Character for character, write out the data below.
----
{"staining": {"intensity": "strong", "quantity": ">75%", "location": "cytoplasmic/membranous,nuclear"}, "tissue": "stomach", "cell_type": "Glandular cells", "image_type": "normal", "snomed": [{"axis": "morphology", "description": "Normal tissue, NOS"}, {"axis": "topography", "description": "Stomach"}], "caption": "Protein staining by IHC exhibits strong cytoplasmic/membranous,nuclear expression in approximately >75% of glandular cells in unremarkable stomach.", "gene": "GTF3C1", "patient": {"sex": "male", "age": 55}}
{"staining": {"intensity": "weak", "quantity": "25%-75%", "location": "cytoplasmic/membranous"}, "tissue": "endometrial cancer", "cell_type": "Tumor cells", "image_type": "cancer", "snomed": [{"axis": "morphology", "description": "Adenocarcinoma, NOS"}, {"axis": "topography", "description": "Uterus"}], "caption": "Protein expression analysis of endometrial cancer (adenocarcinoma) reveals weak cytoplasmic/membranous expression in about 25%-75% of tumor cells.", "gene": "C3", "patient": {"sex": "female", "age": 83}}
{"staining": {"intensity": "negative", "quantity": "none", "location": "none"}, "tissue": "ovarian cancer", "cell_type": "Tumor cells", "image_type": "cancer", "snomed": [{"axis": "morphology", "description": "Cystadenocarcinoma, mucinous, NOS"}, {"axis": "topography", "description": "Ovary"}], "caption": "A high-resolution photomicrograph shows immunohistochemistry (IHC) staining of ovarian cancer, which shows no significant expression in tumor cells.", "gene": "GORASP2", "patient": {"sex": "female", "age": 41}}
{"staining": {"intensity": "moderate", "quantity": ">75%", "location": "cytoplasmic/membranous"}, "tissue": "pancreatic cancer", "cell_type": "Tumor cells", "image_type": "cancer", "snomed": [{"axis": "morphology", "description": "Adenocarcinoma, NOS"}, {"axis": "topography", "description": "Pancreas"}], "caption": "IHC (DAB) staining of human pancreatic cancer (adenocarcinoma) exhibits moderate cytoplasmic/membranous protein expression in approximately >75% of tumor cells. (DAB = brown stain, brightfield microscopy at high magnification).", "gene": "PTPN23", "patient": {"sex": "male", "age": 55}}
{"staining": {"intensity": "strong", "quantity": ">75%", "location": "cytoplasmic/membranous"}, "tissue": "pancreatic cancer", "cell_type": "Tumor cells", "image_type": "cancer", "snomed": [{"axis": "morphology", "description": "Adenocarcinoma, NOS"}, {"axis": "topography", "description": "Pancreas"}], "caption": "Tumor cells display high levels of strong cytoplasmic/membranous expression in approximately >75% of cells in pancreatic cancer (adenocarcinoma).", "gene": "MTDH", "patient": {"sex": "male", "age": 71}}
----
* [OUTPUT]:
{"staining": {"intensity": "strong", "quantity": ">75%", "location": "cytoplasmic/membranous,nuclear"}, "tissue": "stomach", "cell_type": "Glandular cells", "image_type": "normal", "snomed": [{"axis": "morphology", "description": "Normal tissue, NOS"}, {"axis": "topography", "description": "Stomach"}], "caption": "Protein staining by IHC exhibits strong cytoplasmic/membranous,nuclear expression in approximately >75% of glandular cells in unremarkable stomach.", "gene": "GTF3C1", "patient": {"sex": "male", "age": 55}}
{"staining": {"intensity": "weak", "quantity": "25%-75%", "location": "cytoplasmic/membranous"}, "tissue": "endometrial cancer", "cell_type": "Tumor cells", "image_type": "cancer", "snomed": [{"axis": "morphology", "description": "Adenocarcinoma, NOS"}, {"axis": "topography", "description": "Uterus"}], "caption": "Protein expression analysis of endometrial cancer (adenocarcinoma) reveals weak cytoplasmic/membranous expression in about 25%-75% of tumor cells.", "gene": "C3", "patient": {"sex": "female", "age": 83}}
{"staining": {"intensity": "negative", "quantity": "none", "location": "none"}, "tissue": "ovarian cancer", "cell_type": "Tumor cells", "image_type": "cancer", "snomed": [{"axis": "morphology", "description": "Cystadenocarcinoma, mucinous, NOS"}, {"axis": "topography", "description": "Ovary"}], "caption": "A high-resolution photomicrograph shows immunohistochemistry (IHC) staining of ovarian cancer, which shows no significant expression in tumor cells.", "gene": "GORASP2", "patient": {"sex": "female", "age": 41}}
{"staining": {"intensity": "moderate", "quantity": ">75%", "location": "cytoplasmic/membranous"}, "tissue": "pancreatic cancer", "cell_type": "Tumor cells", "image_type": "cancer", "snomed": [{"axis": "morphology", "description": "Adenocarcinoma, NOS"}, {"axis": "topography", "description": "Pancreas"}], "caption": "IHC (DAB) staining of human pancreatic cancer (adenocarcinoma) exhibits moderate cytoplasmic/membranous protein expression in approximately >75% of tumor cells. (DAB = brown stain, brightfield microscopy at high magnification).", "gene": "PTPN23", "patient": {"sex": "male", "age": 55}}
{"staining": {"intensity": "strong", "quantity": ">75%", "location": "cytoplasmic/membranous"}, "tissue": "pancreatic cancer", "cell_type": "Tumor cells", "image_type": "cancer", "snomed": [{"axis": "morphology", "description": "Adenocarcinoma, NOS"}, {"axis": "topography", "description": "Pancreas"}], "caption": "Tumor cells display high levels of strong cytoplasmic/membranous expression in approximately >75% of cells in pancreatic cancer (adenocarcinoma).", "gene": "MTDH", "patient": {"sex": "male", "age": 71}}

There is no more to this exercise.